Technology

Electric Chopsticks Can Make Food Taste 50 Percent Saltier

Electric Chopsticks Can Make Food Taste 50 Percent Saltier

Are your meals nothing more than a large dish of salt? Electric chopsticks might be the key to lowering your salt intake while yet preserving all of the flavorful flavor. These future utensils are powered by a wristband-mounted computer that generates an electrical current too faint to harm the human body but strong enough to transport you to flavortown.

They were created in partnership with experts from Japan’s Meiji University and Kirin, a food and beverage corporation. According to a news statement issued by the two, the study was presented on March 2 at the 26th Information Processing Society of Japan conference. Researchers enlisted the help of 36 participants who were either seeking to reduce their salt intake or had done so in the past. They were subsequently given a gel containing two samples, one with 0.80 percent salt and the other with 0.56 percent salt.
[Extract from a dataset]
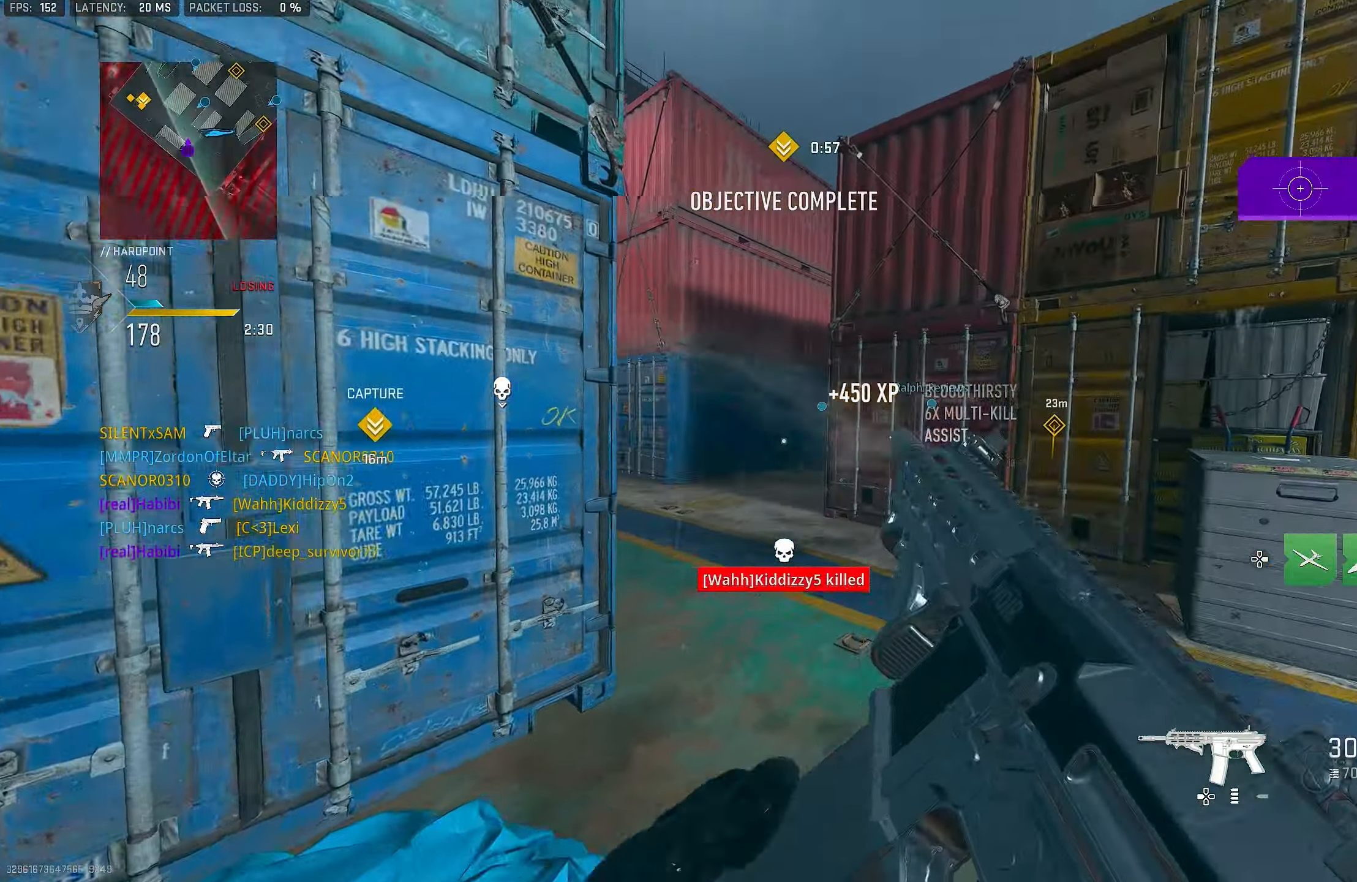
{"buttons": [], "left_stick": "up-right", "right_stick": "center", "events": [[50, "R3", "down"], [50, "left_stick", "up-right"], [116, "CROSS", "down"], [116, "right_stick", "down-right"], [183, "R3", "up"], [183, "right_stick", "right"], [216, "left_stick", "right"], [250, "CROSS", "up"], [383, "left_stick", "up-right"], [416, "right_stick", "center"]]}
Electric Chopsticks Can Make Food Taste 50 Percent Saltier

The less salty gel did, indeed, taste less salty, according to the participants. When eaten with electric chopsticks, however, the 0.56 percent salt gel was thought to be 1.5 times (or 50%) saltier than it actually was, surpassing the 0.8 percent salt gel. People also said that eating reduced-salt miso soup with the gadget improved the “richness, sweetness, and overall tastiness,” however no data on this trial has been published yet.

The chopsticks are stimulated with a “electrical stimulation waveform” by the gadget. This is accomplished by cathodal and anodal stimulation, as seen in the picture above. Electrodes are anodes and cathodes, with anodes emitting negatively charged electrons and cathodes receiving them. The chopsticks function with sodium chloride, sometimes known as table salt, and sodium glutamate, also known as the unjustly maligned flavor enhancer MSG.

Negatively charged hydroxide and chloride ions are drawn to the positive electrode in a solution of sodium chloride and water, whereas positively charged hydrogen and sodium ions are attracted to the negative electrode. The chopsticks utilize electricity “to float and suck the salt ions in the food that you are eating,” according to gadget creator Dr Homei Miyashita in a video by the Guardian.

According to the World Health Organization, lowering salt intake to less than 5 grams (0.18 ounces) per day can lower blood pressure and reduce the risk of stroke, coronary heart attack, and cardiovascular disease, and lowering salt intake to recommended levels could prevent around 2.5 million deaths per year.

“If we attempt to avoid consuming less salt in a traditional fashion, we’ll have to bear the anguish of cutting out our favorite foods from our diet, or we’ll have to consume bland food,” Kirin researcher Ai Sato told Reuters. The chopsticks are expected to hit the market next year, allowing salt-lovers all across the world to experience the best of both worlds.